Hi all. Quick update, since I realized I haven’t mentioned this and it’s kind of cool.
Flew out to NYC on a redeye about eight hours ago, and am hanging around in the JFK JetBlue terminal taking wifi sustenance until a more reasonable hour to head out into the city. I have meetings tomorrow and Tuesday for a project picked up rather serendipitously last year, and the folks at HumaNature are being nicely tolerant and supportive.
I mentioned awhile ago that I’d won a game design contest put out by the Games for Health initiative. This project is not related to that, but Charles, a guy from Stottler Henke, contacted me on the basis of what I’d designed for that project.
In 2004, Stottler Henke won an SBIR phase 1 grant to prototype a project called LifeSim, aimed at instructing kids — unless I’m mistaken, specifically in low-income urban areas, though they tested it broadly across socioeconomic statuses — on nutrition using a video game. So, pretty big coincidence that this was going on and I had no idea when I drew up the GfH design.
Last year, as one of my freelance endeavors, I worked with them to put together a proposal for a phase 2 grant, and by that I mean I spent a lot of time on the phone answering game design questions and they did all the work. They had high expectations for its passing, but — I think particularly with the election and administration change — it took quite a bit longer to get approved than initially estimated. But it HAS been approved, and I’m now a game design consultant working with them on LifeSim II.
It’s a very cool project, and if I weren’t so tired I would be beyond thrilled to be getting it started — but it is just tremendously exciting to see something like this go from concept to actuality, especially with the wonderfully intimidating team of experts they have working on this, from the Stottler Henke folk to the partners at Columbia University’s Teachers’ College — nutritionists and educators. I feel honored to be a part of it.

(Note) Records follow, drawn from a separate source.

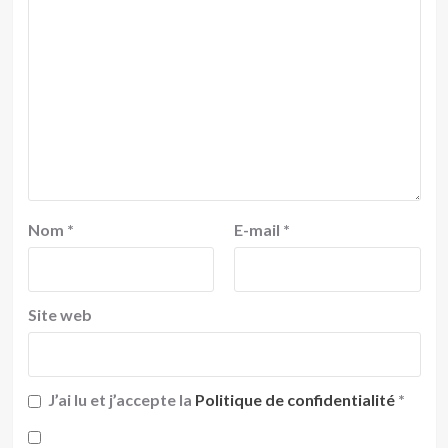
Nom
*
E-mail
*
Site web
J’ai lu et j’accepte la
Politique de confidentialité
*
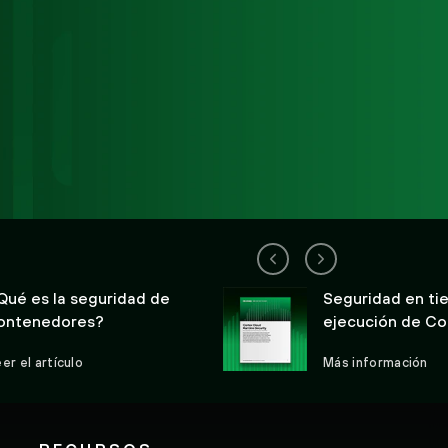
Qué es la seguridad de
Seguridad en ti
ontenedores?
ejecución de Co
defensa en tiem
er el artículo
Más información
contra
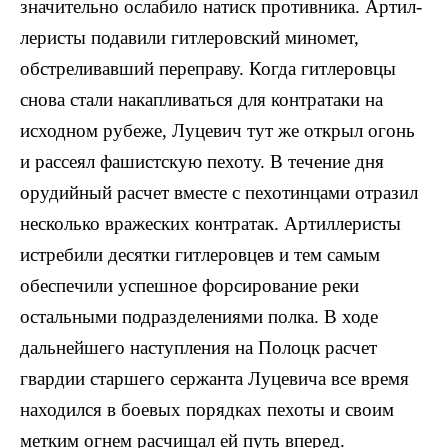
значительно ослабило натиск противника. Артил­
леристы подавили гитлеровский миномет,
обстреливав­ший переправу. Когда гитлеровцы
снова стали накапливаться для контратаки на
исходном рубеже, Луцевич тут же от­крыл огонь
и рассеял фашистскую пехоту. В течение дня
орудийный расчет вместе с пехотин­цами отразил
несколько вражеских контратак. Артиллеристы
истребили десятки гитлеровцев и тем самым
обеспечили успешное форсирование реки
остальными подразделениями полка. В ходе
дальнейшего наступления на Полоцк рас­чет
гвардии старшего сержанта Луцевича все время
находился в боевых порядках пехоты и своим
метким огнем расчищал ей путь вперед.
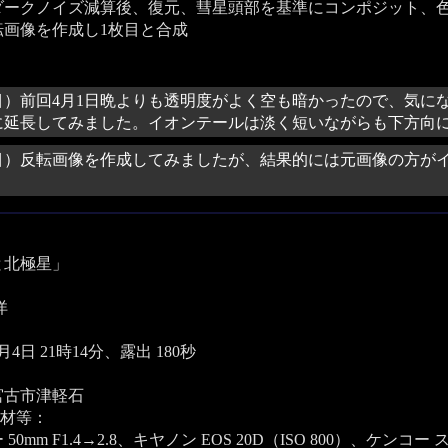
でダークノイズ減算後、復元、彗星頭部を基準にコンポジット、
転画像を作成し1枚目と合成
目）前回4月1日晩よりも透明度がよく空も暗かったので、気に
に延長してみました。イオンテールは淡く短いながらも下方向
目）反転画像を作成してみましたが、結果的には元画像の方が
と北極星」
洋
4月4日 21時14分、露出 180秒
宮古市津軽石
材等：
50mm F1.4→2.8、キヤノン EOS 20D（ISO 800）、ケンコー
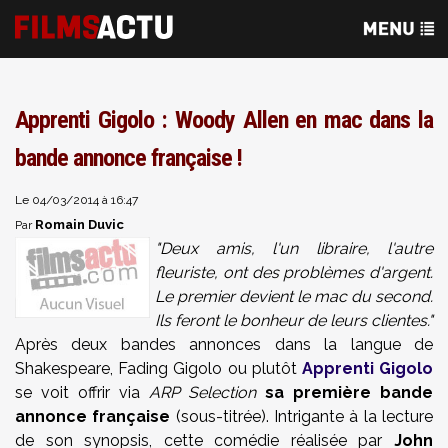
Apprenti Gigolo : Woody Allen en mac dans la
bande annonce française !
Le 04/03/2014 à 16:47
Romain Duvic
Par
"Deux amis, l'un libraire, l'autre
fleuriste, ont des problèmes d'argent.
Le premier devient le mac du second.
Ils feront le bonheur de leurs clientes."
Après deux bandes annonces dans la langue de
Shakespeare, Fading Gigolo ou plutôt
Apprenti Gigolo
se voit offrir via
ARP Selection
sa première bande
annonce française
(sous-titrée). Intrigante à la lecture
de son synopsis, cette comédie réalisée par
John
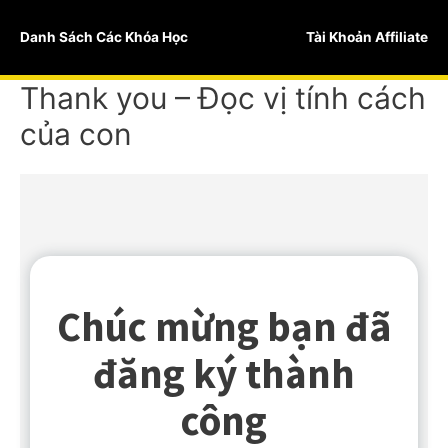
Skip
to
Danh Sách Các Khóa Học
Tài Khoản Affiliate
content
Thank you – Đọc vị tính cách
của con
Chúc mừng bạn đã
đăng ký thành
công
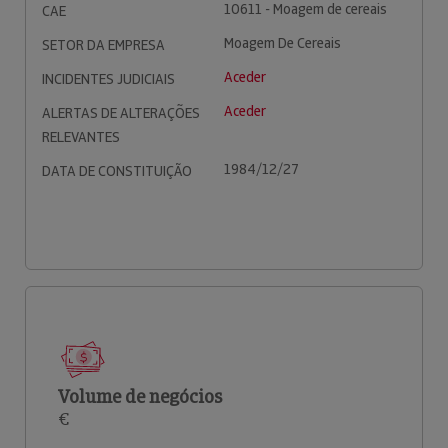
10611 - Moagem de cereais
CAE
Moagem De Cereais
SETOR DA EMPRESA
Aceder
INCIDENTES JUDICIAIS
Aceder
ALERTAS DE ALTERAÇÕES
RELEVANTES
1984/12/27
DATA DE CONSTITUIÇÃO
Volume de negócios
€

And I also have the Games for Health initiative to thank for prompting all of this. Turns out that contest is really having tangible results that, if we do our jobs right, will actually impact the problems of childhood obesity in the coming generation. And the NIH for providing the funds for this grant, and showing solid faith that games can make a difference.
And, uh, it’s a pet game. Also, I have an iPhone.